In [10]:
from transformers import AutoTokenizer, AutoModelForSequenceClassification, Trainer, TrainingArguments
from datasets import Dataset, DatasetDict

def model(train_df, test_df):
    # 데이터셋을 HuggingFace의 Dataset 형태로 변환
    train_dataset = Dataset.from_pandas(train_df)
    test_dataset = Dataset.from_pandas(test_df)
    datasets = DatasetDict({"train": train_dataset, "test": test_dataset})

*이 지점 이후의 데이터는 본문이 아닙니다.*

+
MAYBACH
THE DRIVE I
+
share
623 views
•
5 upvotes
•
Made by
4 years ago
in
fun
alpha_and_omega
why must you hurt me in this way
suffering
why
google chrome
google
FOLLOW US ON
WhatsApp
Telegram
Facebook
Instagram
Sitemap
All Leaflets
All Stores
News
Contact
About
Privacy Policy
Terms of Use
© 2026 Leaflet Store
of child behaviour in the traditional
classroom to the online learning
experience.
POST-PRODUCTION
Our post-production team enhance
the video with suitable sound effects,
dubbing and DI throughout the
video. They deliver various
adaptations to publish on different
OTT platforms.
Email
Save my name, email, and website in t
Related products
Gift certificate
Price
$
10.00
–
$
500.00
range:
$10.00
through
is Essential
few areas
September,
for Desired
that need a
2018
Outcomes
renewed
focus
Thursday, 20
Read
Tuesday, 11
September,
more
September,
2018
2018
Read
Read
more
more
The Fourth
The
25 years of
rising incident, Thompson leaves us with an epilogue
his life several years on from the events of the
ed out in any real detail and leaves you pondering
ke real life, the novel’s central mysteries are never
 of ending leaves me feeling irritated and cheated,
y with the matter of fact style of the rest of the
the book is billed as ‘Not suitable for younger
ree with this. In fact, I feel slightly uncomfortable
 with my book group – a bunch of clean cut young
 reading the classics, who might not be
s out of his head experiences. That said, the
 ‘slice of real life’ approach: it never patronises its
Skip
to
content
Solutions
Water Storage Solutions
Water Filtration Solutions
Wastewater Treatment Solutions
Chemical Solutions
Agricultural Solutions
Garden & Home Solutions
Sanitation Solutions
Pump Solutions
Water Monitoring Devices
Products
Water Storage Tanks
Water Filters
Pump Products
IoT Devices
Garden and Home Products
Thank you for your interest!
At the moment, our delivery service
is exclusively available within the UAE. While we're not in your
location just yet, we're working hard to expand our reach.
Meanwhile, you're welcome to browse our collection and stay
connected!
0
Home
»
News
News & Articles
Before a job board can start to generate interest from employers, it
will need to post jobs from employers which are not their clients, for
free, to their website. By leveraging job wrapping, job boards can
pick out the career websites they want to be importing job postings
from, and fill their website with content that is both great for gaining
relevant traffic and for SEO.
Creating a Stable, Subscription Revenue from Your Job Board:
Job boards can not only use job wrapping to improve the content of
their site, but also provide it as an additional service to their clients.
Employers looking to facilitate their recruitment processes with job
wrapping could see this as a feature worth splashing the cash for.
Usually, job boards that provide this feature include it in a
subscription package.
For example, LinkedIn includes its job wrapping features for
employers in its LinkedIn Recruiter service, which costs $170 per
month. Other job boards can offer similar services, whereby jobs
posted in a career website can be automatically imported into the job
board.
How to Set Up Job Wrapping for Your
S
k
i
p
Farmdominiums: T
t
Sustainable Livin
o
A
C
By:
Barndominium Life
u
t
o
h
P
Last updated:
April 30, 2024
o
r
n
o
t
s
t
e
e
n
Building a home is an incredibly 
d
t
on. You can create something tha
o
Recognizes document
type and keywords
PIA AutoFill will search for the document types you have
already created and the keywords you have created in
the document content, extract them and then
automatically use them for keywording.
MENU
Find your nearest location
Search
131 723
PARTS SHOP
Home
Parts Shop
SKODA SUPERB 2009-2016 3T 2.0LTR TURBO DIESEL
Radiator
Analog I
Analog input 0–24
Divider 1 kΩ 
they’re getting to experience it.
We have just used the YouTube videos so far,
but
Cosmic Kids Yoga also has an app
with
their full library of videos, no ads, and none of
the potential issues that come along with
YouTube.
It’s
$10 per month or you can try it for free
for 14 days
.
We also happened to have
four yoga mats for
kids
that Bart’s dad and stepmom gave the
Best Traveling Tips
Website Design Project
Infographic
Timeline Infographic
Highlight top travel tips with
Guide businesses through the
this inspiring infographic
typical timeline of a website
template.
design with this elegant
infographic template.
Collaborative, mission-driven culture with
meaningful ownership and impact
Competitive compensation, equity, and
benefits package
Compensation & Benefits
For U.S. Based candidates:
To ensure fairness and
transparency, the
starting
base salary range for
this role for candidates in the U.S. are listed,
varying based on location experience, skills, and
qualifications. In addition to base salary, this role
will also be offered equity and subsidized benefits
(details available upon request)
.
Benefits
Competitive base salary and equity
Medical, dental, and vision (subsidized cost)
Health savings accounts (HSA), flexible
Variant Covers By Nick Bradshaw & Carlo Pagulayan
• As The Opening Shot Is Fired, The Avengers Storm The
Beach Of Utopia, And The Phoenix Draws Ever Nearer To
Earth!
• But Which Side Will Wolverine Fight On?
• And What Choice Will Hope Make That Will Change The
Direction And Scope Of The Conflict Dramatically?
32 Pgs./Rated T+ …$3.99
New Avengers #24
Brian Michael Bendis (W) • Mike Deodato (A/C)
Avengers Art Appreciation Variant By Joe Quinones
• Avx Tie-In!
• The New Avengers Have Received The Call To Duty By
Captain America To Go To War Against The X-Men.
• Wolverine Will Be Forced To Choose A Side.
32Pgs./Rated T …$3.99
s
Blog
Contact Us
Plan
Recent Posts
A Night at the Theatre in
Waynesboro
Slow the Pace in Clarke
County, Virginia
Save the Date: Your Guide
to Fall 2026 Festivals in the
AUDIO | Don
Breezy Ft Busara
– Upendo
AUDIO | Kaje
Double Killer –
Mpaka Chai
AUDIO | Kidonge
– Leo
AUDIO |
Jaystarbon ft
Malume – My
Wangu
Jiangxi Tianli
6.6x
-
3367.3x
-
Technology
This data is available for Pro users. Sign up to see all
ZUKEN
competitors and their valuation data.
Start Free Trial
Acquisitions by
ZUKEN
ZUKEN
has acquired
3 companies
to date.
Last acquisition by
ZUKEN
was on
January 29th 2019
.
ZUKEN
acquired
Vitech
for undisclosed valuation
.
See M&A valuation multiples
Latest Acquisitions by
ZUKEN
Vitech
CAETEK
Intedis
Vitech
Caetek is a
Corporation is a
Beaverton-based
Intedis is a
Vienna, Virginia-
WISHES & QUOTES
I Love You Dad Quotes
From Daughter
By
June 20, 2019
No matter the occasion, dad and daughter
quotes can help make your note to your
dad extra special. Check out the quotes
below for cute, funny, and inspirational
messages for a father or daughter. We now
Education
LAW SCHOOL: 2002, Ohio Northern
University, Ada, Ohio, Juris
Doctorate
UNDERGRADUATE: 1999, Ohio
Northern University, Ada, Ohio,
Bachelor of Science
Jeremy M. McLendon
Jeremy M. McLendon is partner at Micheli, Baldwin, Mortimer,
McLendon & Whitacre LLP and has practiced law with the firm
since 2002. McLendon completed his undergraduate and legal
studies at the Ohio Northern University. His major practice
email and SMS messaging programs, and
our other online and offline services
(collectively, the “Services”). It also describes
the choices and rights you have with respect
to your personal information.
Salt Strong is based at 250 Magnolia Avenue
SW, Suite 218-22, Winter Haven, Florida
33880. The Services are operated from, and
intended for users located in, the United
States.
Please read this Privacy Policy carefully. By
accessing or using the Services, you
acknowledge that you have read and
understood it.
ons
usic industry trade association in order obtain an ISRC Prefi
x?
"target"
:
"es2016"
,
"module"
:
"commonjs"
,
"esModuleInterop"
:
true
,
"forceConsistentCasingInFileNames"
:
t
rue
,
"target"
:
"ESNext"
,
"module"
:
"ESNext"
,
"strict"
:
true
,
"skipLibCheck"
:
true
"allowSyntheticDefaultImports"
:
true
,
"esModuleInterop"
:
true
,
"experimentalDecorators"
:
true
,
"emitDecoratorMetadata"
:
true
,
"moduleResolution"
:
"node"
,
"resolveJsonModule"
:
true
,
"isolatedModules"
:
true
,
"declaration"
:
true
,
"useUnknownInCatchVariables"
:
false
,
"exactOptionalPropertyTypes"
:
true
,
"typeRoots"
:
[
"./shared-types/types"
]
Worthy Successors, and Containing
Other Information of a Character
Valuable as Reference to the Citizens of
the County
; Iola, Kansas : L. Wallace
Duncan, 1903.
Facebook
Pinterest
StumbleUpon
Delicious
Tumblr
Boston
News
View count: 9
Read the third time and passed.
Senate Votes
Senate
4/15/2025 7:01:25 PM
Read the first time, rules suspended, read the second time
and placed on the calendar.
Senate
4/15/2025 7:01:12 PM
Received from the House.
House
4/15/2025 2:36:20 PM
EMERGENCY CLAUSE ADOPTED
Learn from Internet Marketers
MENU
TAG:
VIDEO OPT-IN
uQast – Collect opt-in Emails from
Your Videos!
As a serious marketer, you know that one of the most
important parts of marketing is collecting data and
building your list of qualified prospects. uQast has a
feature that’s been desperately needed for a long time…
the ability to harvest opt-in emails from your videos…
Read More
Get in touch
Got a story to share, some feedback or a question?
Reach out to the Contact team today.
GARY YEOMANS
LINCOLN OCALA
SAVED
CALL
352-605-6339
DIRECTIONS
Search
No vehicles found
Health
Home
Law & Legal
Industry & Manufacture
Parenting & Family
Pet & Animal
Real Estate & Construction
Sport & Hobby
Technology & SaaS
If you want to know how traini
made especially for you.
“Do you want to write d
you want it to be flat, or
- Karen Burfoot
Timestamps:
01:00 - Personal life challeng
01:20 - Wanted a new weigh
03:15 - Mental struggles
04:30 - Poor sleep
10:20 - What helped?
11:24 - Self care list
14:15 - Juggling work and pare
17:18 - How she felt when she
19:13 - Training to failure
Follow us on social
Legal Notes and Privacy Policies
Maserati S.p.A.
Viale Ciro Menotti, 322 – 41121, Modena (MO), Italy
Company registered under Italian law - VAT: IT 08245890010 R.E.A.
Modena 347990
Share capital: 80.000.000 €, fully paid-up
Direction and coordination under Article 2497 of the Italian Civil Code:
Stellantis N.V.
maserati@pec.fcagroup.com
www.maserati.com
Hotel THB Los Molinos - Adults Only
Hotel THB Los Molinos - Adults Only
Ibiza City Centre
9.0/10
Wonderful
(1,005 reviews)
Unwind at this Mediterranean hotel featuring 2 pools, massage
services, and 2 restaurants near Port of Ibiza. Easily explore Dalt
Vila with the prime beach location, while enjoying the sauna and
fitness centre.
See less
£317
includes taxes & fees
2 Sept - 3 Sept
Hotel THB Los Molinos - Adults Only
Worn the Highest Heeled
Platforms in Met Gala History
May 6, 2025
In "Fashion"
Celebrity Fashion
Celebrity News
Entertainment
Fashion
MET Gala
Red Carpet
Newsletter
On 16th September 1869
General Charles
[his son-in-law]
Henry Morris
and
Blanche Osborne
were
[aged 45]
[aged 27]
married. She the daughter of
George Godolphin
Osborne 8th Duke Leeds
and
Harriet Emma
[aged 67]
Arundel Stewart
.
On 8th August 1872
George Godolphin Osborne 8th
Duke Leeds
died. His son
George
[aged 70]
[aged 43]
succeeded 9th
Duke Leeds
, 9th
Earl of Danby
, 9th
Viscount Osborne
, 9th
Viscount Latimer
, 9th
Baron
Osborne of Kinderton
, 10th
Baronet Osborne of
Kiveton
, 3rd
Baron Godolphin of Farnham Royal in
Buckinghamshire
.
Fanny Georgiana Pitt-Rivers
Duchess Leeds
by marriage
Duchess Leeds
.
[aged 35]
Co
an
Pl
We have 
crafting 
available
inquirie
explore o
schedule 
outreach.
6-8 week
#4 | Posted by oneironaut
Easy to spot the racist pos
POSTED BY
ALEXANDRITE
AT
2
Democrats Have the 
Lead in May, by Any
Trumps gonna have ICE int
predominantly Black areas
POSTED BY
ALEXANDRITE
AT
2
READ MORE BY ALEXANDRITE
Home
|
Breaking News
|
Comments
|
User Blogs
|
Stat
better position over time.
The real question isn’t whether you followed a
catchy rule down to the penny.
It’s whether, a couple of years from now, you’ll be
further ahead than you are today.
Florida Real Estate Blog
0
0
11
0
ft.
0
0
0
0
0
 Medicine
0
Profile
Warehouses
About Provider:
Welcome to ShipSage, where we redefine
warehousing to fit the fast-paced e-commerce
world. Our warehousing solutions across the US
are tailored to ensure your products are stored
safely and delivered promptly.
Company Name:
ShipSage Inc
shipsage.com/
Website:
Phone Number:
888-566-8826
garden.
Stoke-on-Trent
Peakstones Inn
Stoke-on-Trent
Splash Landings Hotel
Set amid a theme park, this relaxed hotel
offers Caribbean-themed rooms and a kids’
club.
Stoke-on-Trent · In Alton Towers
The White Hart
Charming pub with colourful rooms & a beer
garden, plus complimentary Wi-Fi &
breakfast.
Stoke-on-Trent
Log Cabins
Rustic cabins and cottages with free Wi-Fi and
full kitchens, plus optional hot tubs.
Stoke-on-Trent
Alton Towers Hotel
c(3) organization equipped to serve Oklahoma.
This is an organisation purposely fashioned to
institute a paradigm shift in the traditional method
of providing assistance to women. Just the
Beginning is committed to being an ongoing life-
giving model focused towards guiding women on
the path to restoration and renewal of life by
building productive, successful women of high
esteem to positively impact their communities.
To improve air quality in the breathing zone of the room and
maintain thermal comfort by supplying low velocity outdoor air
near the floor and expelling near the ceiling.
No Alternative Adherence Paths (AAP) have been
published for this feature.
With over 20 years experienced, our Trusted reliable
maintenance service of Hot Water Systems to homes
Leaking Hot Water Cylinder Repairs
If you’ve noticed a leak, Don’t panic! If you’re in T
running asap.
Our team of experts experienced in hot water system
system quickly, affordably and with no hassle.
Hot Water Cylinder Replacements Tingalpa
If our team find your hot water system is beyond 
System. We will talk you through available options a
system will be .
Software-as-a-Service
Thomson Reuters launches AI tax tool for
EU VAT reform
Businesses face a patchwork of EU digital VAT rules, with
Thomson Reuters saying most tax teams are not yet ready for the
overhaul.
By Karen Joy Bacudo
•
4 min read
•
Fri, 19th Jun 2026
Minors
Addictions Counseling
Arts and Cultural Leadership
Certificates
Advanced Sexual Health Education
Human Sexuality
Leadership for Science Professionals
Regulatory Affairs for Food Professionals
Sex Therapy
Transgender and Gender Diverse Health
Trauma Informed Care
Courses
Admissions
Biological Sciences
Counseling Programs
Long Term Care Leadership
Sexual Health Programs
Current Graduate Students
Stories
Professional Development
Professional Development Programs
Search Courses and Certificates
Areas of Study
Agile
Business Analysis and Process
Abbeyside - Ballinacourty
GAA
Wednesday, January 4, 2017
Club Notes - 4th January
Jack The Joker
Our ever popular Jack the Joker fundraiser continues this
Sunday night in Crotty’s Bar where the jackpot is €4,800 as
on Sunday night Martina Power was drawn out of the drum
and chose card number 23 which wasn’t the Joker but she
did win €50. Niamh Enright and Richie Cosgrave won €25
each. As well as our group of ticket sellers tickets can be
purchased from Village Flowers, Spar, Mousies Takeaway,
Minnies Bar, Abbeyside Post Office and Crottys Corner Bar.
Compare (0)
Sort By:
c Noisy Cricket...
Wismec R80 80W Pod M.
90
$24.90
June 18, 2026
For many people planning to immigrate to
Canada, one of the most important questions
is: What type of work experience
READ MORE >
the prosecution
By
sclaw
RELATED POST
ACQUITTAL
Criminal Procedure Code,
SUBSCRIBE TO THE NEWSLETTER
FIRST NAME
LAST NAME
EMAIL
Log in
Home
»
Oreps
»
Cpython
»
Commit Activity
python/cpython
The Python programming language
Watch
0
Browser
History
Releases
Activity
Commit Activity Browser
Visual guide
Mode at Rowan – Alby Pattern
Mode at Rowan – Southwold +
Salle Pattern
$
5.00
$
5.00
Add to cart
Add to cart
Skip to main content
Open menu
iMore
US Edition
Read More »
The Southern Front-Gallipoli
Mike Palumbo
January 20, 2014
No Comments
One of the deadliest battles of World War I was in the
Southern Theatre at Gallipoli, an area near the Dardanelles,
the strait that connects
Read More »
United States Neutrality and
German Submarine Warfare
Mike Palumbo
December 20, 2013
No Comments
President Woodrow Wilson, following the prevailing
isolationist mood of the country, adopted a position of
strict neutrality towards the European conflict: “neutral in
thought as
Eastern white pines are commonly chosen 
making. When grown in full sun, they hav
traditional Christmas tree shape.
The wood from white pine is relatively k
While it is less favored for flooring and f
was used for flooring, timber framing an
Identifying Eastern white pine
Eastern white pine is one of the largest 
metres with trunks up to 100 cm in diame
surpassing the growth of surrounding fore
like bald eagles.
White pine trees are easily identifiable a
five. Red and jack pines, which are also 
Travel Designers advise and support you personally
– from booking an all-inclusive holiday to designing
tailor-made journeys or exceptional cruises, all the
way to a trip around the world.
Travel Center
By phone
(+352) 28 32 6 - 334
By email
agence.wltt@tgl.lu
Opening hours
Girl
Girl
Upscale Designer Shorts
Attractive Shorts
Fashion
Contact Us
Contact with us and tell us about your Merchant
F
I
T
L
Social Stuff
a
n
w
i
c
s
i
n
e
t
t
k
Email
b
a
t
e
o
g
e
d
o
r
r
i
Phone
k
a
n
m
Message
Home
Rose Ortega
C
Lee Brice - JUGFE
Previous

    model_name = "klue/roberta-base"
    tokenizer = AutoTokenizer.from_pretrained(model_name)
    model = AutoModelForSequenceClassification.from_pretrained(model_name, num_labels=4)

    # 데이터셋 토크나이즈 함수 정의
    def preprocess_function(examples):
        return tokenizer(examples["conversation"], truncation=True, padding="max_length", max_length=128)

    # 데이터셋 토크나이즈 적용
    tokenized_datasets = datasets.map(preprocess_function, batched=True)

    # Trainer 설정
    training_args = TrainingArguments(
        output_dir="./results",
        evaluation_strategy="epoch",
        learning_rate=2e-5,
        per_device_train_batch_size=8,
        per_device_eval_batch_size=8,
        num_train_epochs=3,
        weight_decay=0.01,
    )

    trainer = Trainer(
        model=model,
        args=training_args,
        train_dataset=tokenized_datasets["train"],
        eval_dataset=tokenized_datasets["test"],
        tokenizer=tokenizer,
    )
    
    return trainer